Xanadu Properties Associates proposed to redevelop Davids Island in 1981. Their plans included the construction of a bridge, breakwater for an 800-boat marina, and 2,000 luxury condominium units. However, because of the grand scale of Xanadu’s plans, the proposed development was highly controversial among the public. In 1987 a conservation group called Save Davids Island for the Citizens, comprised of neighboring property owners and concerned Westchester County residents, formed to oppose Xanadu. Further opposition came from state officials concerned about the potential lack of general public access to shoreline areas. In 1992 the City of New Rochelle opted not to extend Xanadu’s status as the designated developer for Davids Island and instead sought new proposals. In response, developer Donald Trump briefly pursued the opportunity to redevelop the island, but the plans were cancelled while still preliminary.

The ruins of Fort Slocum continued to occupy Davids Island into the beginning of the 21st century. The ruins were among the factors complicating redevelopment of the island.
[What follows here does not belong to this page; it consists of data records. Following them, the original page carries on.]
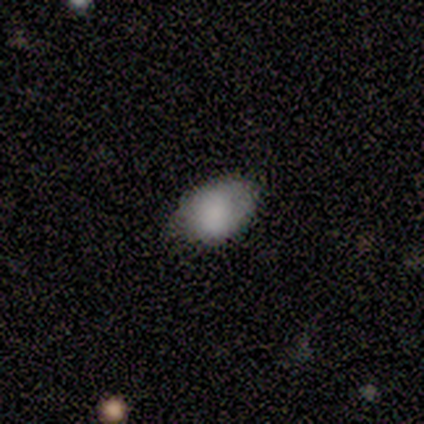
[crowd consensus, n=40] smooth_or_featured: smooth (p=0.80) [alt: featured or disk p=0.10]
how_rounded: in between (p=0.91) [alt: round p=0.06]
merging: none (p=0.67) [alt: minor disturbance p=0.28]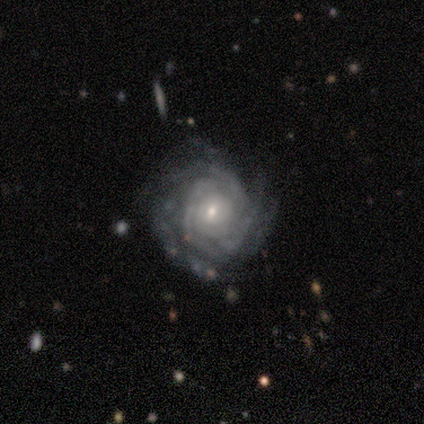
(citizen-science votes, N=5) Smooth or featured? 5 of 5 (100%) said featured or disk. Edge-on disk? 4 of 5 (80%) said no. Bar? 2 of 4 (50%) said weak. Spiral arms? 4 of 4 (100%) said yes. Spiral winding? 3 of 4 (75%) said tight. Spiral arm count? 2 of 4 (50%) said 3. Bulge size? 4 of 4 (100%) said small. Merging? 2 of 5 (40%, tied with major disturbance) said none.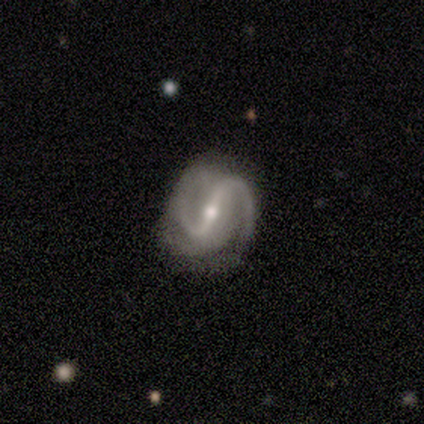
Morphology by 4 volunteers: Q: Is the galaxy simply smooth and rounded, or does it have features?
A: featured or disk — 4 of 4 (100%).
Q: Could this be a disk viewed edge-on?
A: no — 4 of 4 (100%).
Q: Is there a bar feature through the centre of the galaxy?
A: strong — 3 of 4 (75%).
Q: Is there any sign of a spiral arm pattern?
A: yes — 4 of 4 (100%).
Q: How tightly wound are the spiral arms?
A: medium — 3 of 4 (75%).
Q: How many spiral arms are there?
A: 2 — 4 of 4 (100%).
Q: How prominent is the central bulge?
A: moderate — 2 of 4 (50%).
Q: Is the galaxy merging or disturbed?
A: none — 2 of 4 (50%, tied with minor disturbance).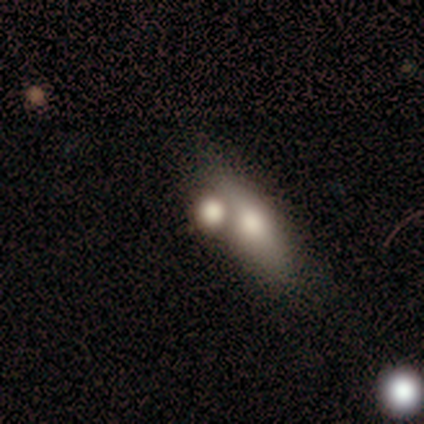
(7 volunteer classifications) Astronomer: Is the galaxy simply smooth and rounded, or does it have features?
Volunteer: smooth — 71%.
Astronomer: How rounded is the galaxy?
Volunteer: in between — 60%.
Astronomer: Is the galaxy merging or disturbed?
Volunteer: merger — 71%.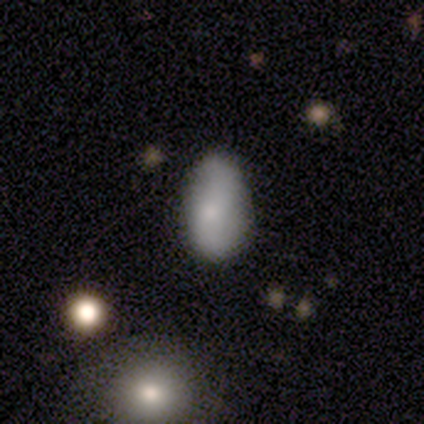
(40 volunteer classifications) smooth 70%, featured or disk 30%, star or artifact 0%. Down the decision tree: how rounded — in between (93%); merging — none (55%).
Beginning in 2004, however, Congress appropriated funds to remove the ruins through a Defense Department program that assists communities in reusing former defense facilities.

As of 2009 Davids Island is owned by the City of New Rochelle.  What course development of the island will take remains to be seen.  In preparation for future use of the island, the U.S. Army Corps of Engineers has demolished its buildings and restored it as open space.  Today, Westchester County and the City of New Rochelle look forward to the next chapter in the life of Davids Island.